◆ Exercise goal ◆
Copy every line of the items below word for word, and leave the pictures out of your answer.
* START Data in this exercise *
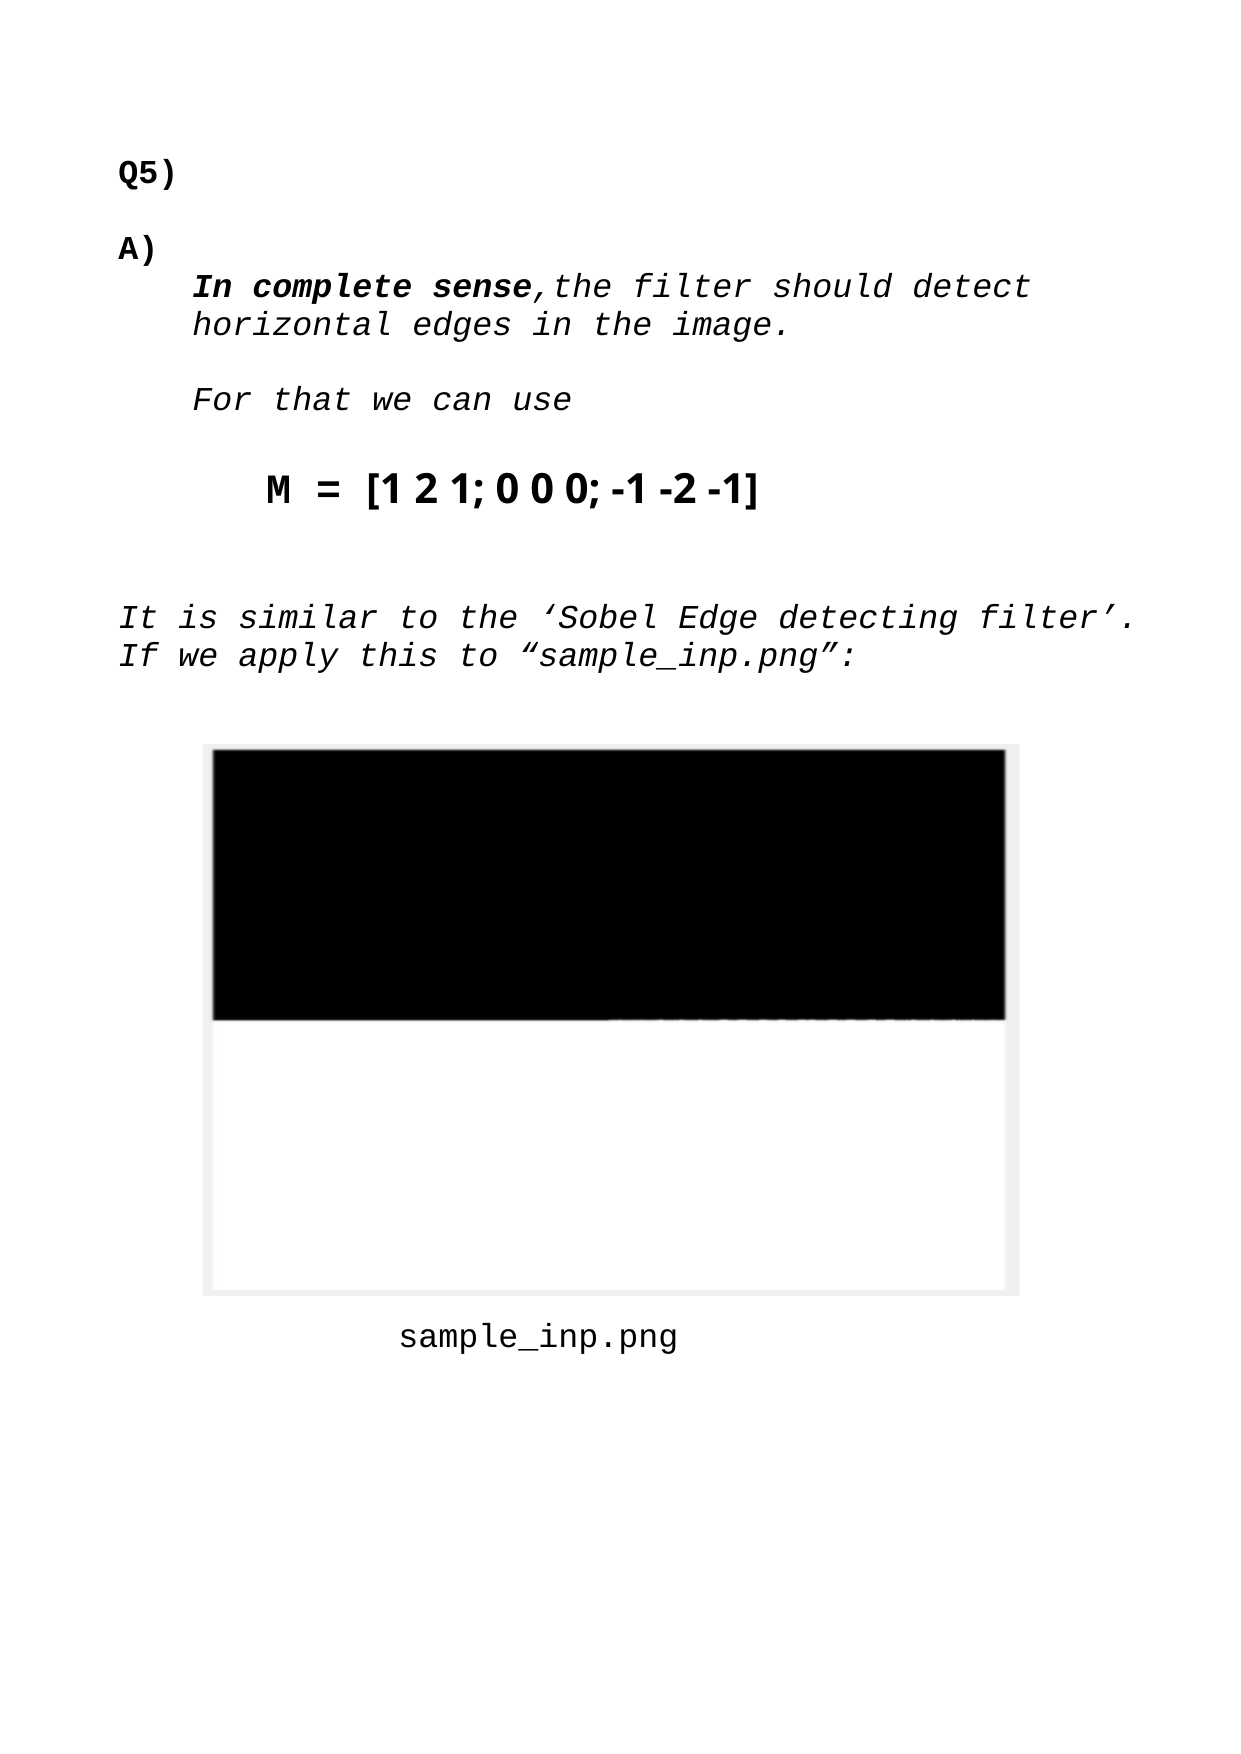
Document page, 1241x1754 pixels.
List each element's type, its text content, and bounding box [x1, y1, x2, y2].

text sample_inp.png [118, 1320, 1170, 1357]
picture [202, 744, 1020, 1296]
text Q5) [118, 156, 1170, 194]
text For that we can use [118, 383, 1170, 421]
text It is similar to the ‘Sobel Edge detecting filter’. [118, 601, 1170, 639]
text In complete sense,the filter should detect horizontal edges in the image. [118, 269, 1170, 345]
text If we apply this to “sample_inp.png”: [118, 639, 1170, 677]
text A) [118, 232, 1170, 269]
text M = [1 2 1; 0 0 0; -1 -2 -1] [118, 458, 1170, 516]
* END Data in this exercise *
◆ Solution ◆
Document page, 1241x1754 pixels.
List each element's type, its text content, and bounding box [x1, y1, x2, y2].

text sample_inp.png [118, 1320, 1170, 1357]
picture [202, 744, 1020, 1296]
text Q5) [118, 156, 1170, 194]
text For that we can use [118, 383, 1170, 421]
text It is similar to the ‘Sobel Edge detecting filter’. [118, 601, 1170, 639]
text In complete sense,the filter should detect horizontal edges in the image. [118, 269, 1170, 345]
text If we apply this to “sample_inp.png”: [118, 639, 1170, 677]
text A) [118, 232, 1170, 269]
text M = [1 2 1; 0 0 0; -1 -2 -1] [118, 458, 1170, 516]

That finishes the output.